In the end all you can do is try your hardest and hope for the best. Hope that no matter how much you fuck it up things’ll work out okay in the end. Hope that your child will grow and develop and be more than you could hope for him to be. You have to just keep your fingers crossed that despite the unintentional emotional damage you do, things are gonna be alright.

You can do whatever you want to do

I’m currently reading (amongst others) a book called Masters of Doom by David Kushner. Subtitled, “How Two Guys Created an Empire and Transformed Pop Culture”. It tells the story of John Carmack and John Romero. Of Doom, Quake, and id Software. I’m about half way through. In book terms, Doom had just been released, and I’m eager to find out what happens next.

But reading it has given me pause for thought. When I was younger, when I was in my first couple of years at secondary school, I was a huge fan of arcade games. These aren’t the same arcades as you would expect to see in America, but I used to go to the local arcade after school and battle my way through Golden Axe and other total classics such as Teenage Mutant Hero Turtles. I’d take trips to the seaside and pump pounds worth of 10p pieces into the machines. Always action, side scrolling ‘beat ’em ups’ or shooters. I was hooked.

This all came to a stop when I was seen by my mother and forbidden from using the arcade machines. Then I was forbidden from even entering the arcade. We never had much money. She saw me putting money into an arcade machine as throwing it away, but I loved the escapism from my life. I loved to venture into fantasy to escape reality. The reality of not fitting in, or being apart from my family, from being the black sheep. I never felt wanted when I was in my early teens. Games gaves me a method of denying the destructive feelings of isolation. Things finally came to a head when I was attacked from behind by my mother when I was playing the aforementioned Golden Axe. I remember it so well, even though it was so many years ago. The year would have been 1991 or 1992. Eighteen years have passed but I still remember the humiliation I felt being dragged out of there by my mother in front of the kids from school. I still remember the hot tears and the stinging shock of that slap. I wasn’t allowed to do what I wanted to do.

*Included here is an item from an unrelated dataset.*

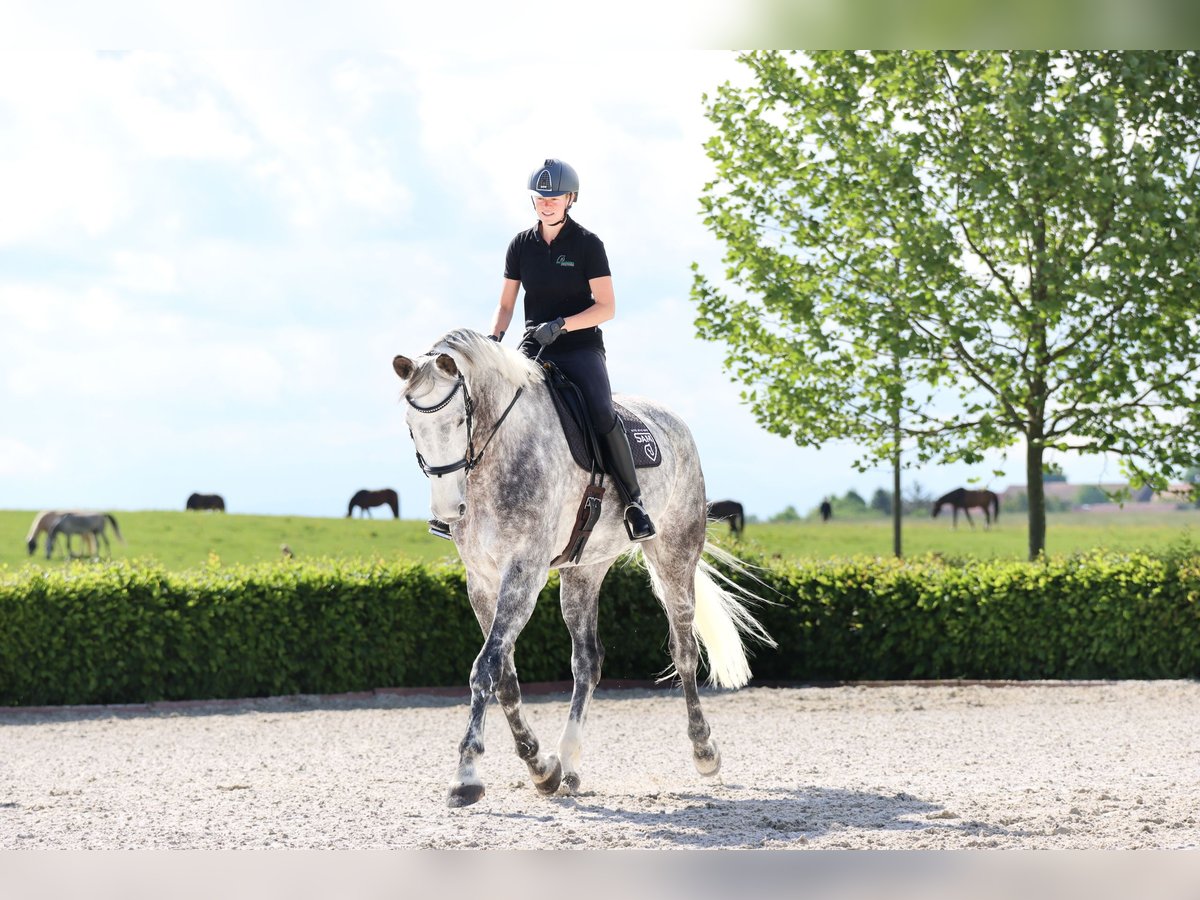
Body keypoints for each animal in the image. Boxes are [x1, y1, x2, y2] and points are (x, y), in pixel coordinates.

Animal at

I think back to that and I wonder what damage it did to my aspirations. Please don’t misunderstand me. I’m not going to sit here and proclaim to have missed my calling, or to be the next Sid Meier yet discovered and undeveloped. But games is something I wanted to do. I have always loved games. Who knows what I could have done had I been encouraged and not slapped down all those year ago. Who fucking knows….?

He may not yet be three. But I told Thomas today, I promised him, that he can do anything he wants to do. I promised him that if he wants to be a sportsman, or a writer, artist, musician, dancer, game designer (!) then I would support and encourage him in his dream. I promised him that I would never hold him back from pursuing his path or try and coerce him down a route that I want for him. It’s his life, and I will be there to help him in any way that I am physically, mentally, emotionally or financially able. Of course, he had no idea what I was talking about, but the words were for my benefit not just for his. I want him to have the life I never had. Christ that sounds fucking shit, doesn’t it? I haven’t had a bad life. Far from it. But with Tom I want only the best. That was my promise today. Tom can make his own choices, and I’ll be right behind him, supporting him on his way.